JD and I set off from St Eadmer’s Church for a round of the Bleasdale fells. It was warm and sunny from the start. As is usual in these Covid 19 days we caught up with each other’s news and discussed the state of the nation as we walked up the estate road. Before long we were faced with the long rake across the side of the fell up to Fiendsdale Head, it seemed steeper than before. Drinks were taken half way up as we suffered from the heat.
We were kept entertained by a helicopter making repeated trips with some payloads to the distant White Moss. An even stranger sight greeted us we reached the 520m true summit of Fairsnape, a substantial digger perched on the peat hags.The operator was sat in the cab so we could ascertain his mission. United Utilities [North West Water to you and me] are trying to stop peat erosion and water run off. He evens out the cloughs, the helicopter drops stones to form a barrier before heather is replanted. Easy.
Well on a good day like today its good work but in a storm it would be a different matter. He spoke of trying to avoid the monster getting sucked into the peat. We left him to it but wondered at the effectiveness of man in such a huge scale of wild moorland.
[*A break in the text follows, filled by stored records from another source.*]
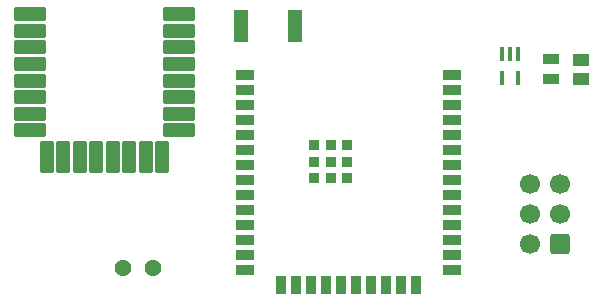
<source format=gbr>
%TF.GenerationSoftware,KiCad,Pcbnew,7.0.10*%
%TF.CreationDate,2024-10-31T16:29:48-04:00*%
%TF.ProjectId,pcb_v1,7063625f-7631-42e6-9b69-6361645f7063,rev?*%
%TF.SameCoordinates,Original*%
%TF.FileFunction,Soldermask,Top*%
%TF.FilePolarity,Negative*%
%FSLAX46Y46*%
G04 Gerber Fmt 4.6, Leading zero omitted, Abs format (unit mm)*
G04 Created by KiCad (PCBNEW 7.0.10) date 2024-10-31 16:29:48*
%MOMM*%
%LPD*%
G01*
G04 APERTURE LIST*
G04 Aperture macros list*
%AMRoundRect*
0 Rectangle with rounded corners*
0 $1 Rounding radius*
0 $2 $3 $4 $5 $6 $7 $8 $9 X,Y pos of 4 corners*
0 Add a 4 corners polygon primitive as box body*
4,1,4,$2,$3,$4,$5,$6,$7,$8,$9,$2,$3,0*
0 Add four circle primitives for the rounded corners*
1,1,$1+$1,$2,$3*
1,1,$1+$1,$4,$5*
1,1,$1+$1,$6,$7*
1,1,$1+$1,$8,$9*
0 Add four rect primitives between the rounded corners*
20,1,$1+$1,$2,$3,$4,$5,0*
20,1,$1+$1,$4,$5,$6,$7,0*
20,1,$1+$1,$6,$7,$8,$9,0*
20,1,$1+$1,$8,$9,$2,$3,0*%
G04 Aperture macros list end*
%ADD10RoundRect,0.102000X-1.225000X-0.500000X1.225000X-0.500000X1.225000X0.500000X-1.225000X0.500000X0*%
%ADD11RoundRect,0.102000X-0.500000X-1.225000X0.500000X-1.225000X0.500000X1.225000X-0.500000X1.225000X0*%
%ADD12R,1.470000X1.020000*%
%ADD13R,1.430000X0.940000*%
%ADD14R,0.450000X1.150000*%
%ADD15R,0.900000X0.900000*%
%ADD16R,1.500000X0.900000*%
%ADD17R,0.900000X1.500000*%
%ADD18C,1.431000*%
%ADD19R,1.200000X2.700000*%
%ADD20RoundRect,0.250000X0.600000X0.600000X-0.600000X0.600000X-0.600000X-0.600000X0.600000X-0.600000X0*%
%ADD21C,1.700000*%
G04 APERTURE END LIST*
D10*
%TO.C,IC2*%
X123197500Y-98540000D03*
X123197500Y-99940000D03*
X123197500Y-101340000D03*
X123197500Y-102740000D03*
X123197500Y-104140000D03*
X123197500Y-105540000D03*
X123197500Y-106940000D03*
X123197500Y-108340000D03*
D11*
X121802500Y-110635000D03*
X120402500Y-110635000D03*
X119002500Y-110635000D03*
X117602500Y-110635000D03*
X116202500Y-110635000D03*
X114802500Y-110635000D03*
X113402500Y-110635000D03*
X112002500Y-110635000D03*
D10*
X110607500Y-108340000D03*
X110607500Y-106940000D03*
X110607500Y-105540000D03*
X110607500Y-104140000D03*
X110607500Y-102740000D03*
X110607500Y-101340000D03*
X110607500Y-99940000D03*
X110607500Y-98540000D03*
%TD*%
D12*
%TO.C,C1*%
X157250000Y-102370000D03*
X157250000Y-103990000D03*
%TD*%
D13*
%TO.C,C2*%
X154750000Y-104000000D03*
X154750000Y-102360000D03*
%TD*%
D14*
%TO.C,IC3*%
X151900000Y-101930000D03*
X151250000Y-101930000D03*
X150600000Y-101930000D03*
X150600000Y-103930000D03*
X151900000Y-103930000D03*
%TD*%
D15*
%TO.C,IC1*%
X136080000Y-109630000D03*
X137480000Y-109630000D03*
X137480000Y-111030000D03*
X137480000Y-112430000D03*
X136080000Y-112430000D03*
X134680000Y-112430000D03*
X134680000Y-111030000D03*
X134680000Y-109630000D03*
X136080000Y-111030000D03*
D16*
X146330000Y-103690000D03*
X146330000Y-104960000D03*
X146330000Y-106230000D03*
X146330000Y-107500000D03*
X146330000Y-108770000D03*
X146330000Y-110040000D03*
X146330000Y-111310000D03*
X146330000Y-112580000D03*
X146330000Y-113850000D03*
X146330000Y-115120000D03*
X146330000Y-116390000D03*
X146330000Y-117660000D03*
X146330000Y-118930000D03*
X146330000Y-120200000D03*
D17*
X143295000Y-121450000D03*
X142025000Y-121450000D03*
X140755000Y-121450000D03*
X139485000Y-121450000D03*
X138215000Y-121450000D03*
X136945000Y-121450000D03*
X135675000Y-121450000D03*
X134405000Y-121450000D03*
X133135000Y-121450000D03*
X131865000Y-121450000D03*
D16*
X128830000Y-120200000D03*
X128830000Y-118930000D03*
X128830000Y-117660000D03*
X128830000Y-116390000D03*
X128830000Y-115120000D03*
X128830000Y-113850000D03*
X128830000Y-112580000D03*
X128830000Y-111310000D03*
X128830000Y-110040000D03*
X128830000Y-108770000D03*
X128830000Y-107500000D03*
X128830000Y-106230000D03*
X128830000Y-104960000D03*
X128830000Y-103690000D03*
%TD*%
D18*
%TO.C,D1*%
X121000000Y-120000000D03*
X118460000Y-120000000D03*
%TD*%
D19*
%TO.C,R2*%
X128450000Y-99500000D03*
X133050000Y-99500000D03*
%TD*%
D20*
%TO.C,J1*%
X155500000Y-118000000D03*
D21*
X152960000Y-118000000D03*
X155500000Y-115460000D03*
X152960000Y-115460000D03*
X155500000Y-112920000D03*
X152960000Y-112920000D03*
%TD*%
M02*

</source>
The trig point, 510m, and cairn of Paddy’s Pole [no idea of its origin] on the western edge of Fairsnape are easy to locate in today’s clear weather but this area can be a nightmare in bad conditions and poor visibility. We both had tales of aimless wanderings.
Along the ridge towards Parlick we were keen not to miss Nick’s Chair a lofty rocky prominence.
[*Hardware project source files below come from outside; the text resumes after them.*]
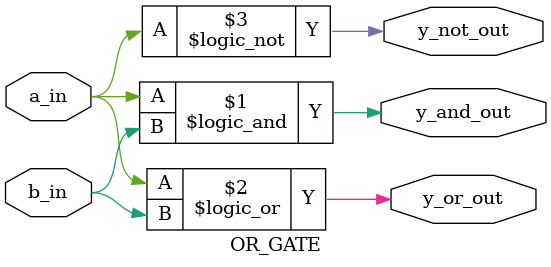
<source format=v>
`timescale 1ns / 1ps


module OR_GATE(
    input a_in,
    input b_in,
    output y_and_out,y_or_out,y_not_out
    );
    
    assign y_and_out = a_in && b_in;
    assign y_or_out = a_in || b_in;
    assign y_not_out = !a_in;
    
endmodule

</source>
Here is a 2014 picture of my grandson on the chair featured in one of my ‘lockdown’ quizzes.
We didn’t bother with climbing to Parlick’s summit but took a traversing path around it before descending the Zigzags down the rough fell side to Blindhurst.
It was then an easy walk across fields back to the church. A well devised route from JD. I believe I had a touch of sunburn.
The last time we did a similar route was almost 2 years ago to the day in Hurricane Ali, what a contrast.